Let’s get one thing out of the way. Ladder agility exercises have nothing to do with climbing ladders! Remember playing hop scotch when you were a kid. Well agility ladder exercises is kind of like that.

These days some call it multi-directional training but whatever you call it ladder exercises are outstanding for building speed, agility, coordination, balance, strength and stamina. So, very much worthwhile including in you training regime.

Athletes and sportsmen and women have been doing variations of agility ladder exercises for years.

The good thing is that you don’t need fancy equipment to do this. Amazingly, you can spend silly money buying a ladder, no doubt with a designer logo. If that floats your boat, knock yourself out (excuse the mixed metaphors.)

Or you can get some chalk or tape and just mark your ladder out on a flat piece of ground. There should a minimum seven ‘rungs’ in you ladder (more if you have the space) each step being around 40cm square. And that’s it. That said, if you can’t be bothered marking out your ladder each time or would prefer to have something more portable, them make your own out of some good rope. There is a benefit of having a rope ladder in that it helps prevent you from ‘stepping on the line’ and with that give greater concentration and focus on your foot movements.

Agility Ladder Exercise Drills can be as varied, interesting and fun as you want to make them. The important thing to ensure is that the drills you choose gives you a full range of linear movement.
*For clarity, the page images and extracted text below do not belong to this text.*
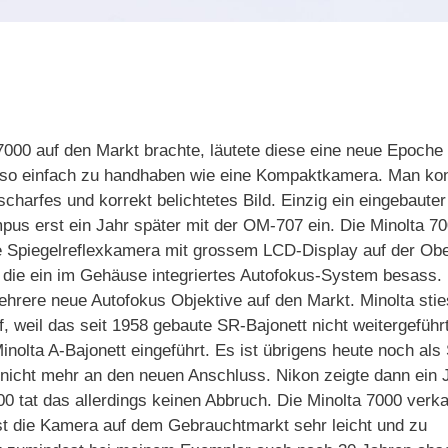
000 auf den Markt brachte, läutete diese eine neue Epoche
ra so einfach zu handhaben wie eine Kompaktkamera. Man ko
charfes und korrekt belichtetes Bild. Einzig ein eingebauter
mpus erst ein Jahr später mit der OM-707 ein. Die Minolta 7
e Spiegelreflexkamera mit grossem LCD-Display auf der Obe
d die ein im Gehäuse integriertes Autofokus-System besass.
hrere neue Autofokus Objektive auf den Markt. Minolta sti
 weil das seit 1958 gebaute SR-Bajonett nicht weitergeführ
nolta A-Bajonett eingeführt. Es ist übrigens heute noch als
nicht mehr an den neuen Anschluss. Nikon zeigte dann ein 
0 tat das allerdings keinen Abbruch. Die Minolta 7000 verka
st die Kamera auf dem Gebrauchtmarkt sehr leicht und zu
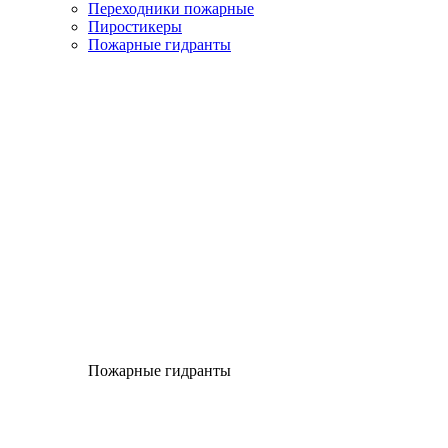
Переходники пожарные
Пиростикеры
Пожарные гидранты
Пожарные гидранты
As long as you start slow and build up speed slowly as you become better and more coordinated.

You can even you ladder exercises for upper body workouts but more of that later. There are no hard and fast rules as to when you should incorporate ladder exercises into you workout routine. What I tend to do however in my classes is to put them in at the end of a session. There are a number of reasons for this but in the main I find when people are getting fatigued, it’s good to throw in something different and something they have to think about.

Just a little on upper body exercises using agility ladder exercises. This is a cross between a plank and a press up, giving the benefits of both while also improving hand and foot speed and coordination. The key thing to remember is to keep your back straight. Don’t raise or lower your hips or this will create strain on your lower back in particular.